EXERCISE 1 – Return everything in the rows below, from the line containing "<td>Nicola</td>" down to the final line of the rows, both included, and reproduce each line unchanged.

EXERCISE PASSAGE –
● ● ●
Error trying to write a u16 into an array

Hello everyone,

At some point in my application I create a buffer that I populate with data before writing the content of the buffer in a file. It’s been working fine so far but for some reason I have a compilation error when trying to write a specific u16 variable into the buffer.

Here is a simplified version of the situation:

const std = @import("std");

pub fn main() !void {
    const little_end = std.builtin.Endian.little;

    var buf: [1024]u8 = undefined;
    const name = "thisisatest";

    std.mem.writeInt(u8, buf[0..1], 10, little_end);
    std.mem.writeInt(u16, buf[1..3], 1000, little_end);

    // in the context of my program, I know for a fact the length is u8 at max
    const name_len: u8 = @intCast(name.len);
    const start_pos_name = 3;
    const end_pos_name = start_pos_name + name_len;
    std.mem.copyForwards(u8, buf[start_pos_name..end_pos_name], name);

    const beg_pos_tag: usize = end_pos_name;
    const end_pos_tag: usize = beg_pos_tag + 2;
    std.mem.writeInt(u16, buf[beg_pos_tag..end_pos_tag], 200, little_end);

    std.debug.print("u8 int: {d}\n", .{buf[0]});
    std.debug.print("u16 int: {d}\n", .{std.mem.readInt(u16, buf[1..3], little_end)});
    std.debug.print("string: {s}\n", .{buf[start_pos_name..end_pos_name]});
    std.debug.print("problem u16: {d}\n", .{std.mem.readInt(u16, buf[beg_pos_tag..end_pos_tag], little_end)});
}

This works fine! It compiles and the output contains what is expected:

u8 int: 10
u16 int: 1000
string: thisisatest
problem u16: 200

Now for the actual code in my application:

        // ... stuff before ...
● ● ●
PROVIDED RECORDS –
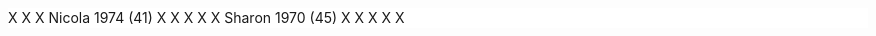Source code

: <td style="text-align: center;">X</td>

<td style="text-align: center;">  
</td>

<td style="text-align: center;">X</td>

<td style="text-align: center;">X</td>

<td style="text-align: center;">  
</td>

</tr>

<tr>

<td>Nicola</td>

<td>1974 (41)</td>

<td style="text-align: center;">  
</td>

<td style="text-align: center;">X</td>

<td style="text-align: center;">  
</td>

<td style="text-align: center;">X</td>

<td style="text-align: center;">X</td>

<td style="text-align: center;">X</td>

<td style="text-align: center;">X</td>

</tr>

<tr>

<td>Sharon</td>

<td>1970 (45)</td>

<td style="text-align: center;">  
</td>

<td style="text-align: center;">X</td>

<td style="text-align: center;">X</td>

<td style="text-align: center;">  
</td>

<td style="text-align: center;">X</td>

<td style="text-align: center;">X</td>

<td style="text-align: center;">X</td>

</tr>

<tr>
● ● ●
EXERCISE 2 – Retype everything in the post above about writing a u16 into an array, from "At some point" down to "into the buffer.", with no changes.

EXERCISE RESULT 1 –
<td>Nicola</td>

<td>1974 (41)</td>

<td style="text-align: center;">  
</td>

<td style="text-align: center;">X</td>

<td style="text-align: center;">  
</td>

<td style="text-align: center;">X</td>

<td style="text-align: center;">X</td>

<td style="text-align: center;">X</td>

<td style="text-align: center;">X</td>

</tr>

<tr>

<td>Sharon</td>

<td>1970 (45)</td>

<td style="text-align: center;">  
</td>

<td style="text-align: center;">X</td>

<td style="text-align: center;">X</td>

<td style="text-align: center;">  
</td>

<td style="text-align: center;">X</td>

<td style="text-align: center;">X</td>

<td style="text-align: center;">X</td>

</tr>

<tr>

EXERCISE RESULT 2 –
At some point in my application I create a buffer that I populate with data before writing the content of the buffer in a file. It’s been working fine so far but for some reason I have a compilation error when trying to write a specific u16 variable into the buffer.